**Aim of the task**.
Return every text line in the rows below without any changes, and leave the pictures out.

**Stored data**.
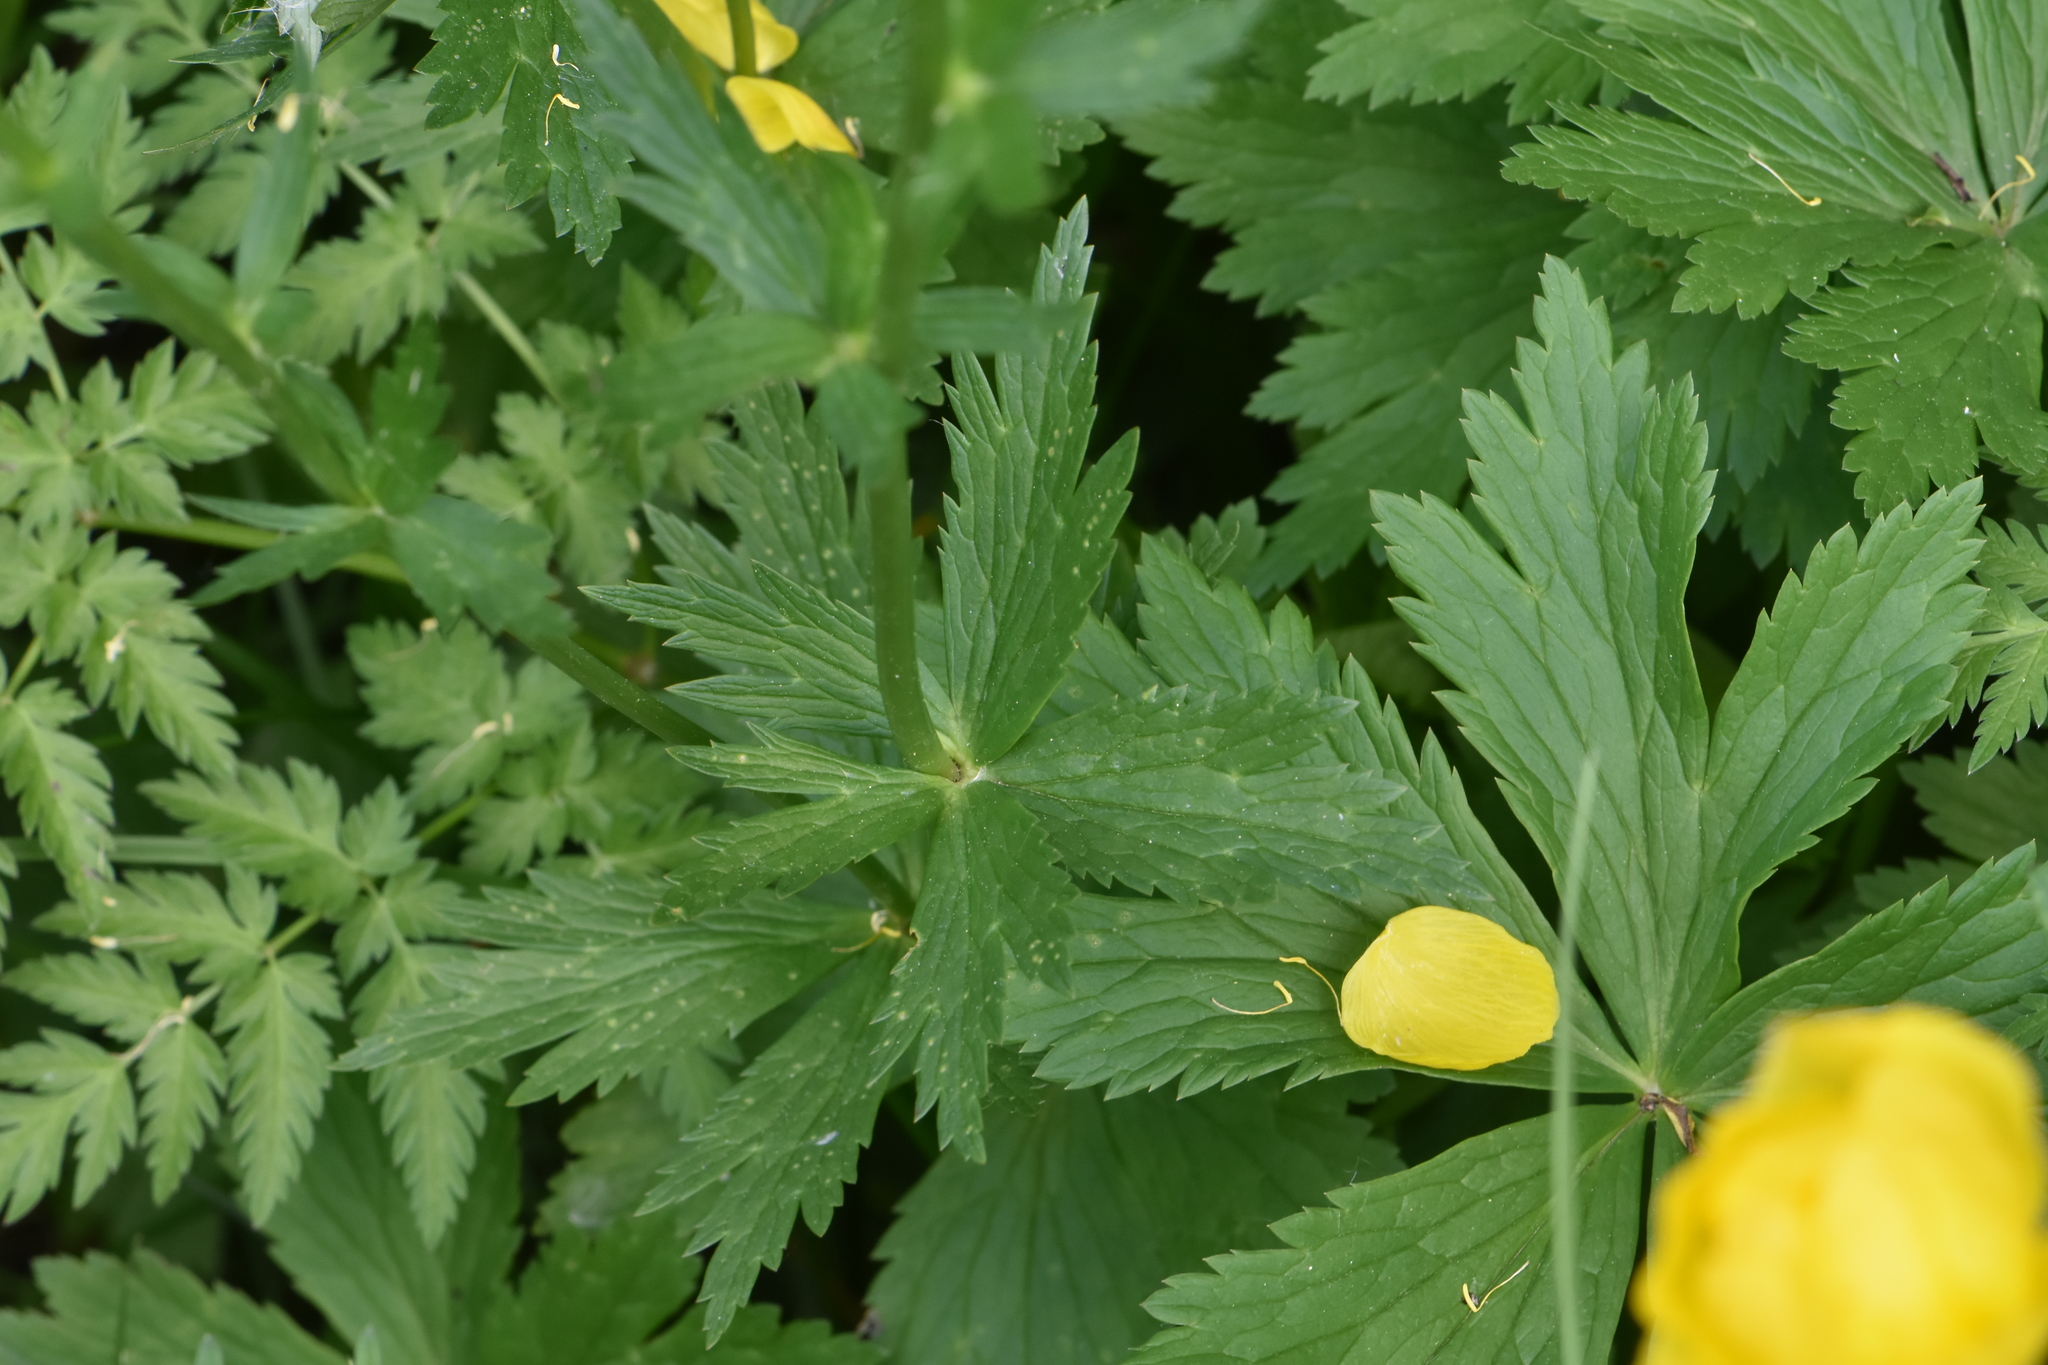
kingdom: Plantae
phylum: Tracheophyta
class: Magnoliopsida
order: Ranunculales
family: Ranunculaceae
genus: Trollius
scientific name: Trollius europaeus
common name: European globeflower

**Result for this exercise**.
kingdom: Plantae
phylum: Tracheophyta
class: Magnoliopsida
order: Ranunculales
family: Ranunculaceae
genus: Trollius
scientific name: Trollius europaeus
common name: European globeflower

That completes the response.